Recent developments in data protection

In this News Update, we discuss several recent developments in data protection law:

• Dutch DPA imposes a fine for violations relating to tracking cookies
• The Hague district court confirms validity of automatic number recognition by Dutch police 
• Dutch DPA: web scraping is almost always illegal
• European Data Protection Board issues statement on data protection authorities' role in the AI Act
  
  

1. DUTCH DPA IMPOSES FINE FOR VIOLATIONS RELATING TO TRACKING COOKIES

The Dutch Data Protection Authority has imposed a fine of EUR 600,000 on AS Watson, the company behind Dutch pharmacy retail chain Kruidvat. The Dutch DPA has found that AS Watson had processed personal data through the use of cookies on its website Kruidvat.nl. The types of cookies used can be qualified as 'tracking cookies', which – together with other data collected – allowed the retailer to make profiles for each website visitor. Apparently, the retailer did so without obtaining visitors' consent in accordance with the GDPR. What's remarkable is that the violations date back to 2020. This fine therefore does not seem to be the direct result of the Dutch DPA's crackdown on misleading cookie banners announced earlier this year. AS Watson has said that it would appeal the Dutch DPA's decision.

2. THE HAGUE DISTRICT COURT CONFIRMS VALIDITY OF AUTOMATIC NUMBER PLATE RECOGNITION BY DUTCH POLICE

In a class actions case between privacy rights association Privacy First and the Dutch government, the district court of The Hague has ruled that the legal framework allowing Dutch police to record and store vehicles' number plates on public roads by using Automatic Number Plate Recognition (ANPR) cameras, is lawful. Privacy First alleged that the legal provision on which the ANPR is based, is illegal because it is in violation of the fundamental right to private life under Article 8 of the European Convention on Human Rights/Article 7 of the EU Charter and the fundamental right to the protection of personal data of Article 8 of the EU Charter. The Court ruled that the provision does not violate any fundamental rights and has rejected Privacy First's claims. While the court did assess that the ANPR scheme caused an interference with citizens' privacy rights, the court found that such interference is justified because there is a legitimate purpose for the ANPR-based monitoring, which is proven to be effective. The court also found that the framework meets proportionality requirements and is designed with sufficient safeguards to prevent abuse. 

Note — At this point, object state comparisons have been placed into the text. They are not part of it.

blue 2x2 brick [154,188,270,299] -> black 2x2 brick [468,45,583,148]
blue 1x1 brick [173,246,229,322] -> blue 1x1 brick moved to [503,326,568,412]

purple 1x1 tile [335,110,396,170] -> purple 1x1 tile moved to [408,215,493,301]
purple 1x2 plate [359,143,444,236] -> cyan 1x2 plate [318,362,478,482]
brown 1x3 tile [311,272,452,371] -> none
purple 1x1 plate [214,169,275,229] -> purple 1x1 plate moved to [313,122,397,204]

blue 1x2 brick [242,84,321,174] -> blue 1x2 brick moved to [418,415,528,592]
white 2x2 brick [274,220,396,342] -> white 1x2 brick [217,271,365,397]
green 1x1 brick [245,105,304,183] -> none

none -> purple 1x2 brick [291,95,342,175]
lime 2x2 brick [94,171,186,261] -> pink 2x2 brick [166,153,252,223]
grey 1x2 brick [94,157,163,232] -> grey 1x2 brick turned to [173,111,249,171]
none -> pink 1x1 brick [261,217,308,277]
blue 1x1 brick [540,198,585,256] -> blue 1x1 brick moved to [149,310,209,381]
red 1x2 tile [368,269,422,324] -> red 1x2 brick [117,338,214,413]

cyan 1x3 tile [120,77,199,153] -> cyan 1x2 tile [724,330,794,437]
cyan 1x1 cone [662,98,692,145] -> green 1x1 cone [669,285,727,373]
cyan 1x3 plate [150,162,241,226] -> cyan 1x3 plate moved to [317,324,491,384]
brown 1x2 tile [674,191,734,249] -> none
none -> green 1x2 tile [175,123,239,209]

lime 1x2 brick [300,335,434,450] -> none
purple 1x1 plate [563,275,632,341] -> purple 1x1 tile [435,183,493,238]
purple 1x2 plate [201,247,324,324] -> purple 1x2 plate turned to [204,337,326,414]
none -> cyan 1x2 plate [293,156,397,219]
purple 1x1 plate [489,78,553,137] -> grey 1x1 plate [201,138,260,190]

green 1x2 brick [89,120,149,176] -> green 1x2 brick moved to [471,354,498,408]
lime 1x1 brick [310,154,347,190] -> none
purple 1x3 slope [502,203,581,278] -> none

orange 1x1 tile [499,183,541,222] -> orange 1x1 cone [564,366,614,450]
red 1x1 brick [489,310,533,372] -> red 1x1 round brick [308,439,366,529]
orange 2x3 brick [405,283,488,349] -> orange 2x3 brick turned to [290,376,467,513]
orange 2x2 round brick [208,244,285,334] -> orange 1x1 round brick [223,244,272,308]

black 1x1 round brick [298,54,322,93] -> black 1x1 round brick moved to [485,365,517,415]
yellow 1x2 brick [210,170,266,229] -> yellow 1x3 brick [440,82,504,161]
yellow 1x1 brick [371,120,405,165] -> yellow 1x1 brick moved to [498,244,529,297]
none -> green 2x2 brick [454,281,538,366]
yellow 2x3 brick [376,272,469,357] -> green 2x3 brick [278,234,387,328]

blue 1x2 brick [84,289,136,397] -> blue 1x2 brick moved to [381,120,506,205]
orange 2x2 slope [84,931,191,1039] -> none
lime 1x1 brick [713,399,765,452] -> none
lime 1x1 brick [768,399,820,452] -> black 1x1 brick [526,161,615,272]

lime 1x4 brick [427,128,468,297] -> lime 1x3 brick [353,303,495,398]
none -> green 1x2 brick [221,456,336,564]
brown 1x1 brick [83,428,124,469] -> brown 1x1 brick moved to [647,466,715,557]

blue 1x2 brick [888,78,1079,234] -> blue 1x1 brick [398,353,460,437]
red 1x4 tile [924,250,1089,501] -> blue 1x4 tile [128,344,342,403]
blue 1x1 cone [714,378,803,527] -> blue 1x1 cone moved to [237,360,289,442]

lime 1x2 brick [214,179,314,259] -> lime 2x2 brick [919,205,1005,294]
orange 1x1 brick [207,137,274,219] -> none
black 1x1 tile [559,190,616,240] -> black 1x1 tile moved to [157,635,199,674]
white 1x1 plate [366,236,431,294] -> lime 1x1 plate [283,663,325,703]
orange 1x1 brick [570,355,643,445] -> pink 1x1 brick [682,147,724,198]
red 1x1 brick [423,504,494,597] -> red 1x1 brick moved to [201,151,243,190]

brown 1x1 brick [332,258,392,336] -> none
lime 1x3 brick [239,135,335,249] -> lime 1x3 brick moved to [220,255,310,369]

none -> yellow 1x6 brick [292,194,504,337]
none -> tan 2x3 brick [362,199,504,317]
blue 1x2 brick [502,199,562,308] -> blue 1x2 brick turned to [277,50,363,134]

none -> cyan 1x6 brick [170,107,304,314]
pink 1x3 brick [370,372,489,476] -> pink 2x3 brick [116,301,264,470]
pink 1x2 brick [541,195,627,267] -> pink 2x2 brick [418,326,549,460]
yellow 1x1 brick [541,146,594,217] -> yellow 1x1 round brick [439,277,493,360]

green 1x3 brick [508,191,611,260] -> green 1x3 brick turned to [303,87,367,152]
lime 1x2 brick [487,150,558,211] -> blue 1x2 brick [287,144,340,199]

3. DUTCH DPA: WEB SCRAPING ALMOST ALWAYS ILLEGAL

The Dutch DPA has issued guidance on web scraping. Scraping is the automatic collection and storage of information from the internet. According to the Dutch DPA, which takes a very strict position, scraping by private parties and individuals is almost never allowed because in most cases, the strict requirements for a legitimate interest-based processing cannot be met. According to the Dutch DPA, a widespread misconception is that scrapping would be allowed because everything on the internet is available for anyone to see anyway. "But the fact that information about you is public does not automatically mean that you also give permission for scraping," says chairman Aleid Wolfsen. The Dutch DPA's position on using scraped data for training AI systems is not very clear. The Dutch DPA just notes in its guidance that developers "keep an eye on the risks" associated with using scraped data and "need to comply with the GDPR", but does not say in so many words that this is prohibited altogether.

4. EDPB ISSUES STATEMENT ON DATA PROTECTION AUTHORITIES' ROLE IN THE ARTIFICIAL INTELLIGENCE ACT

On 17 July 2024, the European Data Protection Board (EDPB) has issued a statement (3/2024) on data protection authorities' role in the Artificial Intelligence Act framework. The Artificial Intelligence Act (Regulation (EU) 2024/1689) was published on 12 July 2024 (read our news update here). In its statement, the EDPB highlights supervision and coordination issues that could result from the designation of competent authorities by the EU member states in areas of the AI Act that are closely linked to personal data protection matters. EU member states will establish or designate one or more "national competent authorities", and in particular "market surveillance authorities" under the AI Act which will interact with data protection authorities. The EDPB stresses the importance of the existing data protection authorities' expertise and experience, and believes that the existing DPA's are best placed to become market surveillance authorities under the AI Act. In the Netherlands, it is expected that the Dutch Data Protection Authority will indeed be appointed as market surveillance authority under the AI Act.